The Human League – Dare

Das ist zu schön um wahr zu sein! DARE ist der Schritt ins übersinnliche Vakuum, grenzt beinahe schon an Vorspiegelung falscher (?) Tatsachen – die akustische Fata Morgana. Melodien von einer rauschhaften Schönheit und Unvergänglichkeit, Visionen, Assoziationen, Assoziationsketten … „everybody needs love and adventure/ everybody needs cash ro spend/ everybody needs love and allection/ everybody needs two or three friends …“ DARE ist der nie ausgeträumte Traum von Vollkommenheit und ewigem Glück, materiell wie seelisch. Und auch von Liebe – der allmächtigen Pop-Losung, oft belächelt, mystifiziert, intellektualisiert und verbannt – aber immer wieder (neu) aufgetischt. Love!

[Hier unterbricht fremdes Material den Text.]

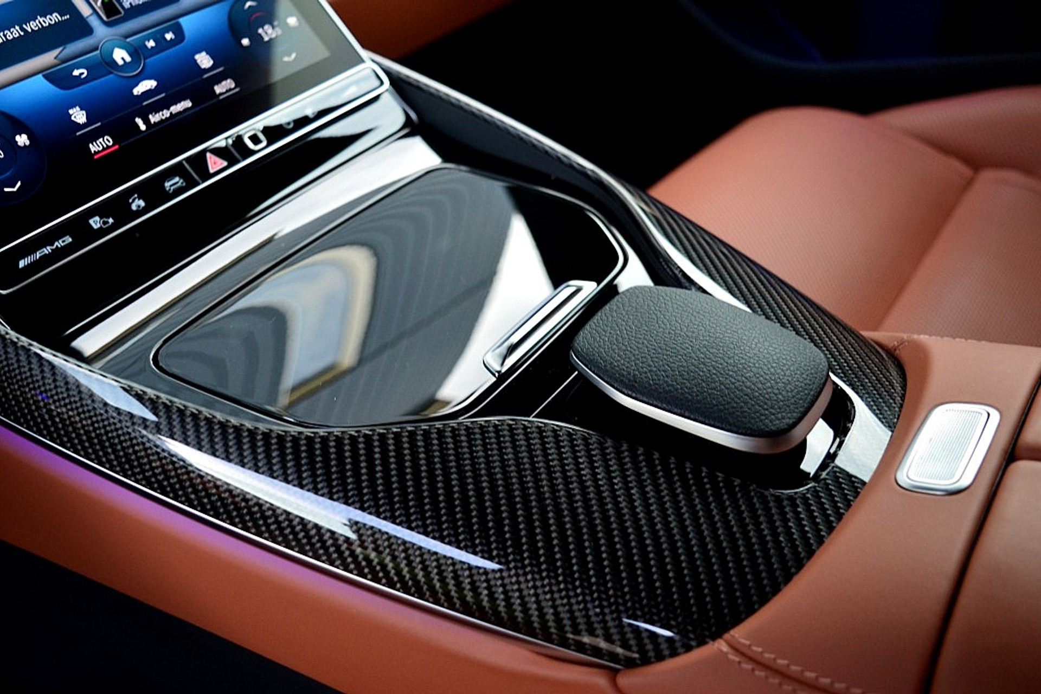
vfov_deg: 35.5
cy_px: 347
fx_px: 1084
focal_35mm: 38
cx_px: 520
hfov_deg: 51.3
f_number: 4.5
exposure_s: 1/60
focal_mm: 25
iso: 800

Phil Oakey, der nach der Spaltung des Mutterschiffs in Human League und Heaven 17 heute allein das Zepter schwingt, modelliert aus diesem Four-letter-Code ein surrealistisches Szenarium. Seine Stimme transportiert Romantik und Sinnlichkeit mit einer ebenso unbekümmerten wie verführerischen Suggestivkraft, als sei er dazu ausersehen, solche ausgeleierten Begriffe für unsere Wettbewerbsgesellschaft neu und attraktiv zu definieren. Und Vorsicht! Oakey ist kein esoterischer Spinner aus einer anderen Galaxie und erst recht kein apolitischer, genußsüchtiger Eskapist – sondern mindestens genauso engagiert wie hartgesottene Agitprop-Vorbeter, nur, daß er auf Fingerzeig-Allüren verzichtet.

Die Human League, Edition 81, montiert alle zeitbedingten Faktoren und Metaphern zu einer gigantischen SoapOpera, ohne sich je in die pessimistischen Abstraktionen ihrer REPRODUCTION-Tage zu versteigen. DARE ist ist Gebrauchsgegenstand, rund um die Uhr hörbar, stimulierende, aufputschende Musik von geradezu unnatürlicher Intimität. Oakey zwingt zur Erneuerung von Denkschablonen. Und wenn solche gedanklichen Hürden aus dem weg geräumt sind, erscheint DARE als ultrakommerzielles easy listening mit mindestens acht todsicheren Pop-Blockbustern. Seit „Being Boiled“ haben Human League nie besser in die Zeit gepaßt.